Unlike "Out of Bedlam," "Madness in the Streets" does not hesitate to outline prescriptions for recovering from the disaster of deinstitutionalization. Most individuals with serious mental illnesses need medication, and sometimes this must be given involuntarily because the illness interferes with the person's insight into his own ondition.

Thus, hospitalization (sometimes involuntary) is occasionally necessary, although most people with serious mental illnesses can be treated in the community if proper aftercare, housing and rehabilitation services are provided. Whereas Johnson wrote almost exclusively from her perspective in the New York State mental-health system, Isaac and Armat visited model treatment programs in many states, and their prescriptions reflect this broad experience.

"Madness in the Streets," nevertheless, is weakened by the authors' failure to appreciate the important role that federal funding programs, especially Medicaid, have played in driving deinstitutionalization.

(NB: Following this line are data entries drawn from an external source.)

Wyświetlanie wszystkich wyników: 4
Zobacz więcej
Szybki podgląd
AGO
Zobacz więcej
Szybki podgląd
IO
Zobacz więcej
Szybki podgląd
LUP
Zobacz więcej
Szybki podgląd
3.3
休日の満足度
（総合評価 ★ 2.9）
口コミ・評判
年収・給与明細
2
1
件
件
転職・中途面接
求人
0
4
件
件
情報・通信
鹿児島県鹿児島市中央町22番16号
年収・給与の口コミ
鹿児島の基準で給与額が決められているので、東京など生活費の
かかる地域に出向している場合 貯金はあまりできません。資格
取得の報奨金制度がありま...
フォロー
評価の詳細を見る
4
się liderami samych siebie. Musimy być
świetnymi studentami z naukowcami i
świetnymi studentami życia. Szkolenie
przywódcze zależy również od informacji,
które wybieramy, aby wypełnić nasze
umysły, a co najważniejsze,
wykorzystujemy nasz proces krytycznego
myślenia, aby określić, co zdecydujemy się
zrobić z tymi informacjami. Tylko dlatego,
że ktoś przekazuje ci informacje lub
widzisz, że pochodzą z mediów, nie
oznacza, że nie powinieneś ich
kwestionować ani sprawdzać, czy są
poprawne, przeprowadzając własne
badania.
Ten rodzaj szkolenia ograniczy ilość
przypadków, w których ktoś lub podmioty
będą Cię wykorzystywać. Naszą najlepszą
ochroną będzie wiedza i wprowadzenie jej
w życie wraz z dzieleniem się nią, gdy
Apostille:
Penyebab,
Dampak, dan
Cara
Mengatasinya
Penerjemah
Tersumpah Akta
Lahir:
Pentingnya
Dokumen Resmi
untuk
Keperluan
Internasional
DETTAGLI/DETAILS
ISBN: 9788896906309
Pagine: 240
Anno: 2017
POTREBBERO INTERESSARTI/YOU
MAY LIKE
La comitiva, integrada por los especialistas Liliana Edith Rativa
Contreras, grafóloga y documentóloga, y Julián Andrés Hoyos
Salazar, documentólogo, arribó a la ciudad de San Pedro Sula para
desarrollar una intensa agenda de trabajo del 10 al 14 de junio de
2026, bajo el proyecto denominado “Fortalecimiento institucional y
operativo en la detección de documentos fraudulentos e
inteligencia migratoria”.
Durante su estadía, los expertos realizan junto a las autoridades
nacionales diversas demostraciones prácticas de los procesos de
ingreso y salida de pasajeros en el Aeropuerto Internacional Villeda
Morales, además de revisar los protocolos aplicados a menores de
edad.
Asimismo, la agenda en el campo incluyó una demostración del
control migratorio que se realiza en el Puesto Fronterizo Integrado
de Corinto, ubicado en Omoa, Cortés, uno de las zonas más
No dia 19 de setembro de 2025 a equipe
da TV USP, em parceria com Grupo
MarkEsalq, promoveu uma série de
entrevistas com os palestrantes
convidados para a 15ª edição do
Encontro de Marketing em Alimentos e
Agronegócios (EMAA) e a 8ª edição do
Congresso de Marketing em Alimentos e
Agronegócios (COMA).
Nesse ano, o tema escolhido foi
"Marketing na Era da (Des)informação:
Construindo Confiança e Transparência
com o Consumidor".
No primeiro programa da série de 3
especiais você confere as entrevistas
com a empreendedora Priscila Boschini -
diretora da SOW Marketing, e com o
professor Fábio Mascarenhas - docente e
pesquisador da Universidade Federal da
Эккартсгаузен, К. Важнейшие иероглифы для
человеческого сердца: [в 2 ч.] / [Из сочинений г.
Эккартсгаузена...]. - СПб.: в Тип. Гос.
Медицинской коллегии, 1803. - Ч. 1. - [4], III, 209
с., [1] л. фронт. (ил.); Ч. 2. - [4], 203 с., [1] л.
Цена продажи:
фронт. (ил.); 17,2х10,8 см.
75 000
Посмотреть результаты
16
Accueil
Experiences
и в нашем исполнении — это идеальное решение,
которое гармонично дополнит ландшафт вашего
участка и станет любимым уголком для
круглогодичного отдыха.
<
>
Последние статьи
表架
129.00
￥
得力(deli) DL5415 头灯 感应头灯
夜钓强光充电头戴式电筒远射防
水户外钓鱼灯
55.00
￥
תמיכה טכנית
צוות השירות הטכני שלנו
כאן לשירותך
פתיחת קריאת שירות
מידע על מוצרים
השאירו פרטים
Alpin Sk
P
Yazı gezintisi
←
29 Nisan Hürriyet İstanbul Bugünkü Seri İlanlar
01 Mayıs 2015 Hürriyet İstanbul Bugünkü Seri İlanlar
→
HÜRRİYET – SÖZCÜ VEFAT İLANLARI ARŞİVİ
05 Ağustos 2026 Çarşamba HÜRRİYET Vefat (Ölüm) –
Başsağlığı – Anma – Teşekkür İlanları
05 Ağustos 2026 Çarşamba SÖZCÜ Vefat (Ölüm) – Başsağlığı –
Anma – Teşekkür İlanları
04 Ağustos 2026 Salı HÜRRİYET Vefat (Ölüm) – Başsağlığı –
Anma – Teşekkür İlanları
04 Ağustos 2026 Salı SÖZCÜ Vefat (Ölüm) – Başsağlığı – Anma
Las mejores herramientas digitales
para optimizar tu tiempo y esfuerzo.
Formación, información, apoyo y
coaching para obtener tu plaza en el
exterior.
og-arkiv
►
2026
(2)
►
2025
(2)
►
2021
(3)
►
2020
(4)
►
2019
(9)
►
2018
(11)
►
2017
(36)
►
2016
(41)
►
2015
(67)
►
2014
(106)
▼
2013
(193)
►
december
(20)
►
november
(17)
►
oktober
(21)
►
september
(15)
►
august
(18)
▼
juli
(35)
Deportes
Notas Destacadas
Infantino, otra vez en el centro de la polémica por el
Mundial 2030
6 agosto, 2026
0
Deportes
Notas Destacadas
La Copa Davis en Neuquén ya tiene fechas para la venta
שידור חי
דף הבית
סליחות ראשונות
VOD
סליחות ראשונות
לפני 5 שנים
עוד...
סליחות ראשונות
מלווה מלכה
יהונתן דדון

To shift the fiscal burden of caring for the mentally ill from the state to the federal government (which pays for most Medicaid and community support funds), many states continue to discharge patients from state hospitals before they have received adequate treatment and before community resources are in place to take care of them.

This shortcoming aside, "Madness in the Streets" is an important book both for understanding what went wrong with deinstitutionalization and how to make it right. Such prescriptions are vital these days, for mental-health-care funds continue to be cut: On July 31, for instance, Gov. George Deukmejian's budget for the 1990-91 fiscal year cut $175 million in financial aid from the state to counties for medical services for the working poor. Mental health program funding alone was reduced by $71 million.

Isaac and Armat not only lead us out of the rabbit hole, they provide us with information essential to avoid repeating such mistakes again.